Comment by cosmic_quanta

2 years ago

Yann LeCun said it best in an interview with Lex Friedman.

LLMs don't consume more energy when answering more complex questions. That means there's no inherent understanding of questions.

(which you could infer from their structure: LLMs recursively predict the next word, possibly using words they just predicted, and so on).

LLMs don't consume more energy when answering more complex questions.

They can. With speculative decoding (https://medium.com/ai-science/speculative-decoding-make-llm-...) there's a small fast model that makes the initial prediction for the next token, and a larger slower model that evaluates that prediction, accepts it if it agrees, and reruns it if not. So a "simple" prompt for which the small and large models give the same output will run faster and consume less energy than a "complex" prompt for which the models often disagree.

  • I don't think speculative decoding proves that they consume less/more energy per question.
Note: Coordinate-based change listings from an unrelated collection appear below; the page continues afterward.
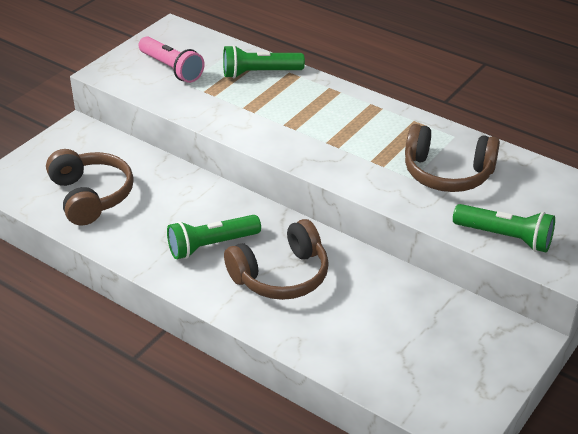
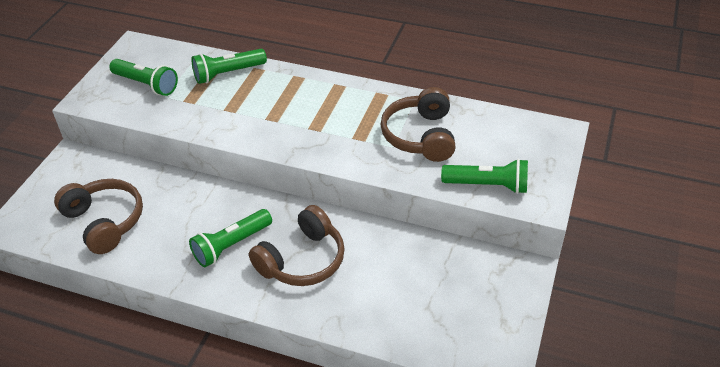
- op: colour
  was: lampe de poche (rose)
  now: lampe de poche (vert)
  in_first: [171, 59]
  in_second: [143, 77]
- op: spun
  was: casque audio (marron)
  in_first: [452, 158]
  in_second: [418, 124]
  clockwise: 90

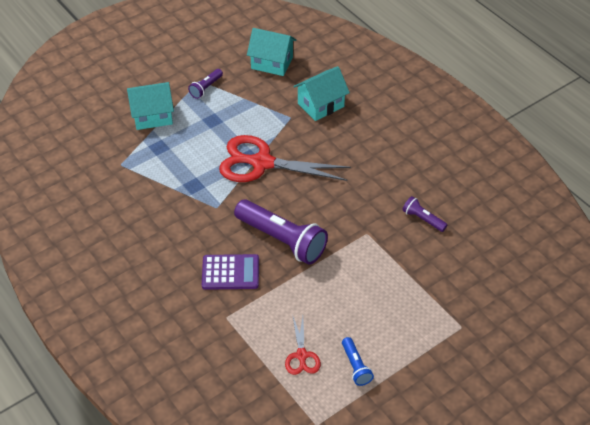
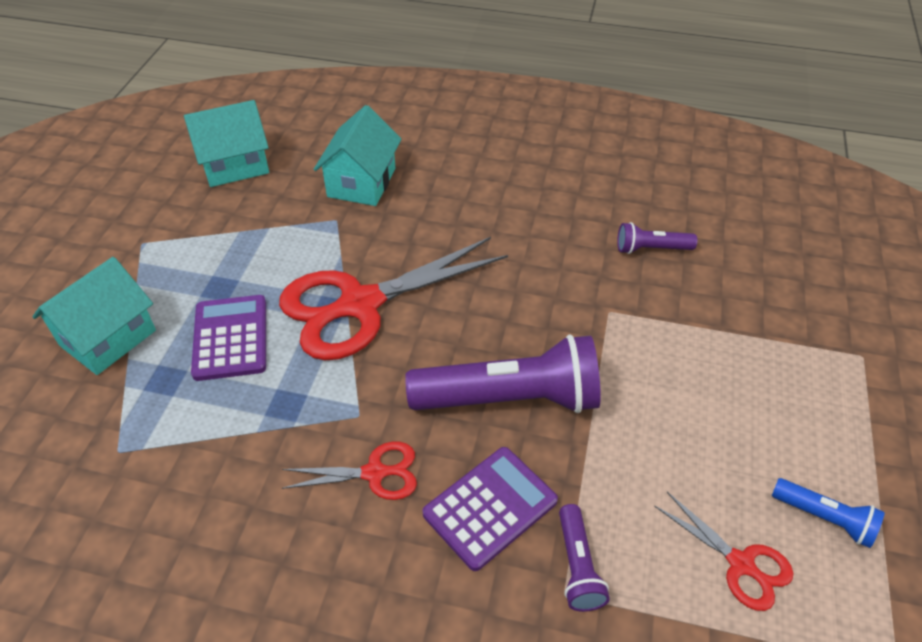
- op: relocated
  was: lampe de poche (violet)
  in_first: [205, 84]
  in_second: [584, 558]
- op: appeared
  now: calculatrice (violet)
  in_second: [228, 338]
- op: appeared
  now: ciseaux (rouge)
  in_second: [349, 471]

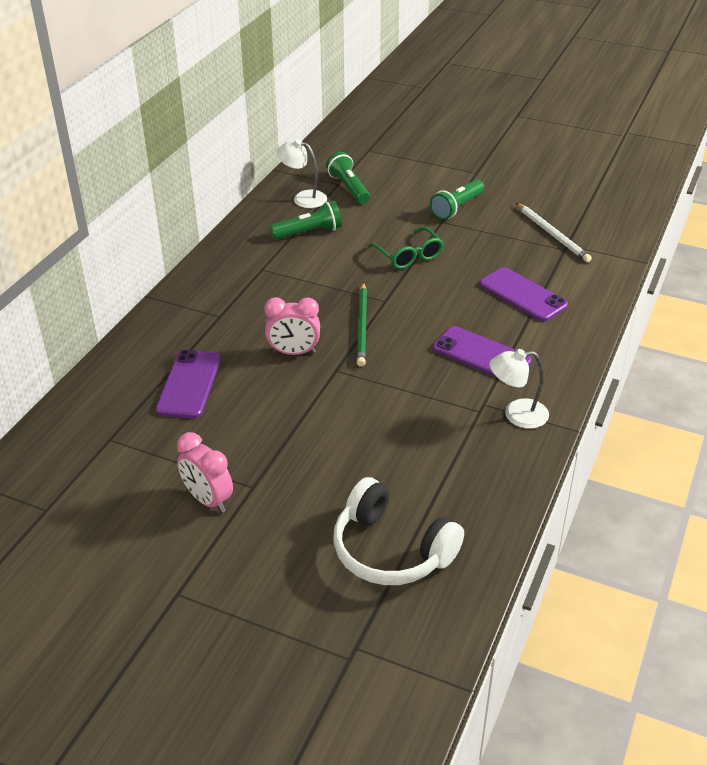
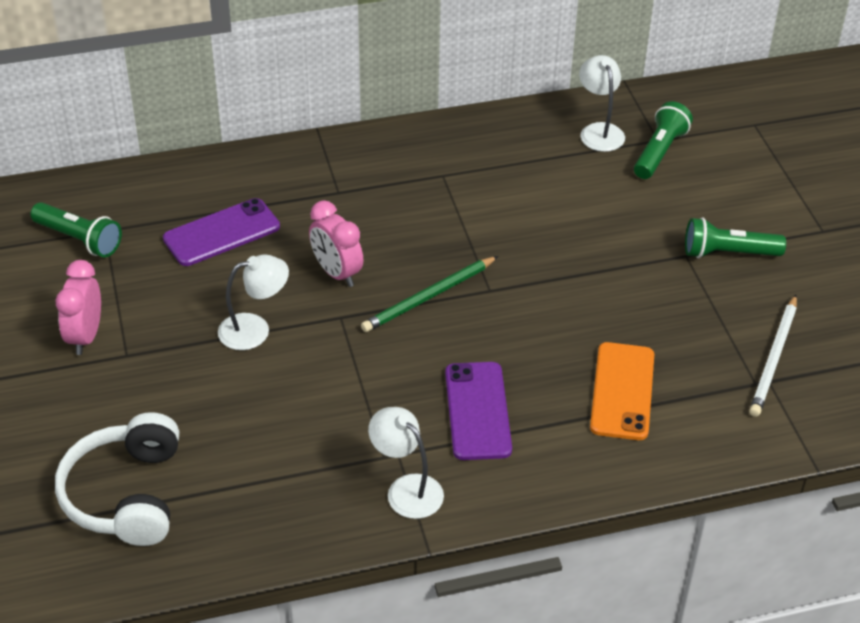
- op: relocated
  was: lampe de poche (vert)
  in_first: [306, 220]
  in_second: [76, 230]
- op: missing
  was: lunettes (vert)
  in_first: [406, 248]
- op: colour
  was: téléphone (violet)
  now: téléphone (orange)
  in_first: [523, 294]
  in_second: [622, 391]
- op: appeared
  now: lampe (blanc)
  in_second: [253, 302]

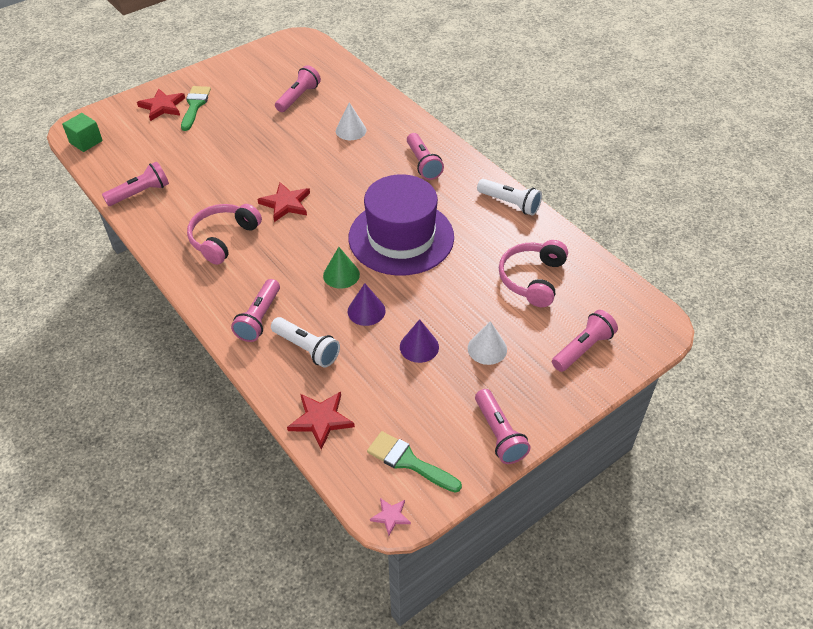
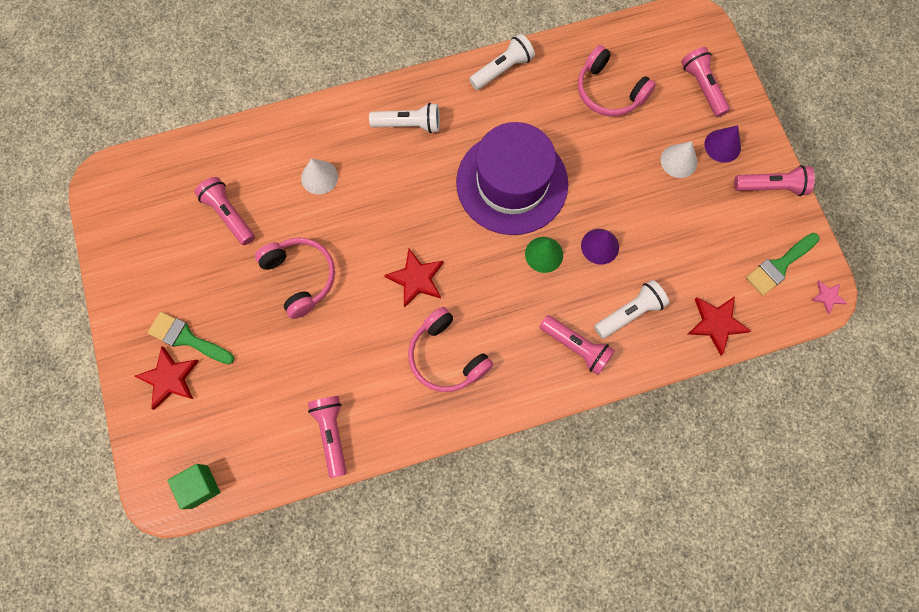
- op: relocated
  was: cône (violet)
  in_first: [419, 341]
  in_second: [722, 144]
- op: colour
  was: lampe de poche (rose)
  now: lampe de poche (blanc)
  in_first: [425, 156]
  in_second: [404, 118]
- op: appeared
  now: casque audio (rose)
  in_second: [295, 278]

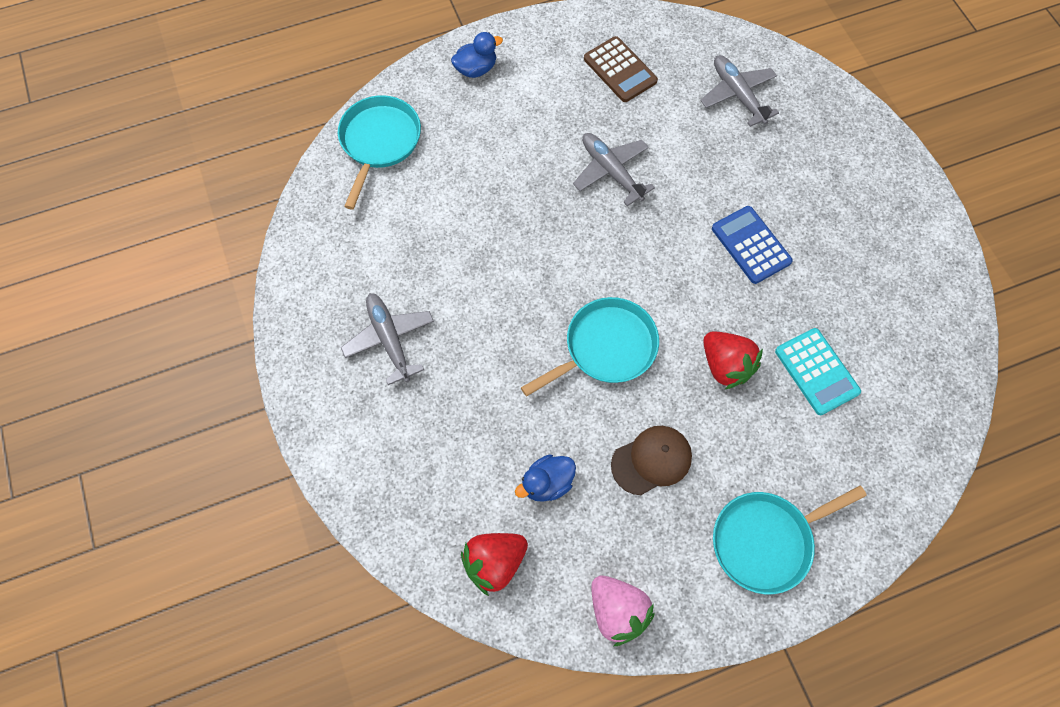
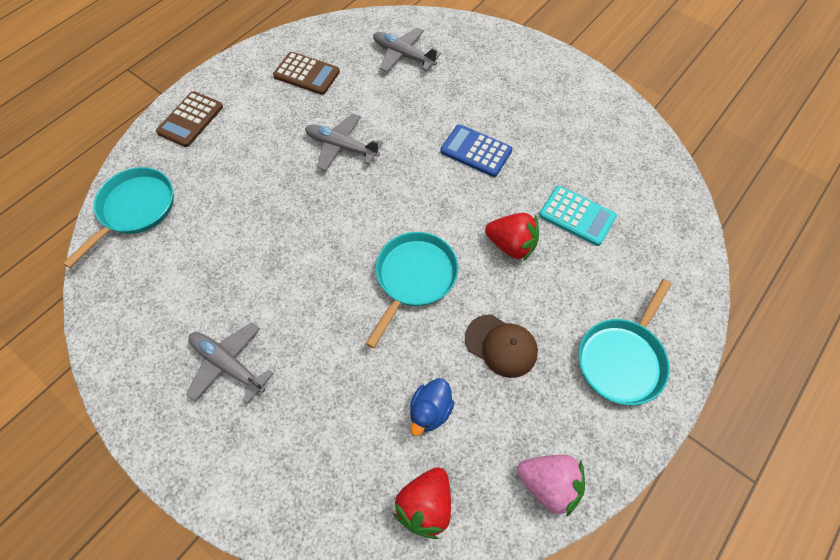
- op: spun
  was: poêle (turquoise)
  in_first: [379, 152]
  in_second: [118, 217]
  clockwise: 45
- op: exchanged
  was: canard (bleu)
  now: calculatrice (marron)
  in_first: [477, 55]
  in_second: [189, 119]
- op: spun
  was: casquette (marron)
  in_first: [651, 460]
  in_second: [501, 346]
  clockwise: 90

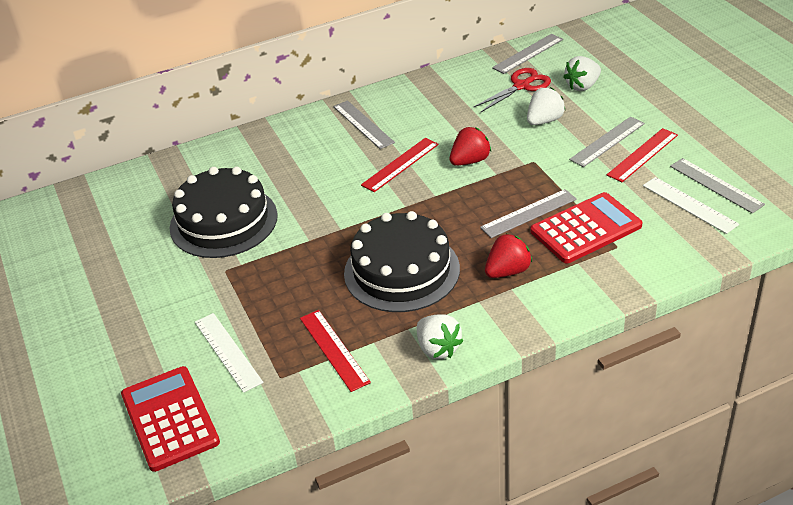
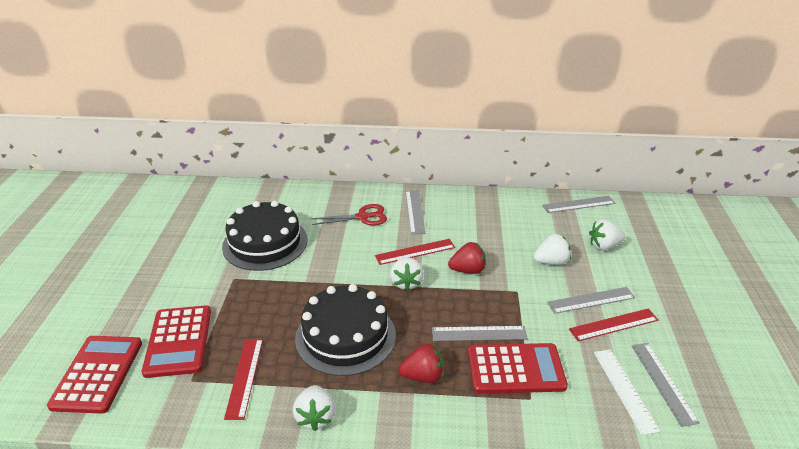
- op: exchanged
  was: règle (blanc)
  now: calculatrice (rouge)
  in_first: [229, 353]
  in_second: [176, 341]
- op: relocated
  was: ciseaux (rouge)
  in_first: [512, 90]
  in_second: [349, 214]
- op: appeared
  now: fraise (blanc)
  in_second: [407, 274]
    Regardless if the question/prompt is simple or not (for any definition of simple), if the target output is T tokens, the larger model needs to generate at least T tokens, if the small and large models disagree then the large model will be called to generate more than T tokens. The observed speedup is because you can infer K+1 tokens in parallel based on the drafts of the smaller model instead of having to do it sequentially. But I would argue that the "important" computation is still done (also the smaller model will be called the same number of times regardless of the difficulty of the question, bringing us back to the same problem that LLMs won't vary their energy consumption dynamically as a function of question complexity).

    Also, the rate of disagreement does not necessarily change when the question is more complex, it could be that the 2 models have learned different things and could disagree on a "simple" question.

Or alternatively a lot of energy is wasted answering simple questions.

The whole point of the transformer is to take words and iteratively, layer by layer, use the context to refine their meaning. The vector you get out is a better representation of the true meaning of the token. I’d argue that’s loosely akin to ‘understanding’.

The fact that the transformer architecture can memorize text is far more surprising to me than the idea that it might understand tokens.

LLMs do consume more energy for complex questions. That's the original CoT insight. If you give them the space to "think out loud" their performance improves.

The current mainstream models don't really incorporate that insight into the core neural architectures as far as anyone knows, but there are papers that explore things like pause tokens which let the model do more computation without emitting words. This doesn't seem like a fundamental limitation let alone something that should be core to the definition of intelligence.

After all, to my eternal sadness humans don't seem to use more energy to answer complex questions either. You can't lose weight by thinking about hard stuff a lot, even though it'd be intuitive that you can. Quite the opposite. People who sit around thinking all day tend to put on weight.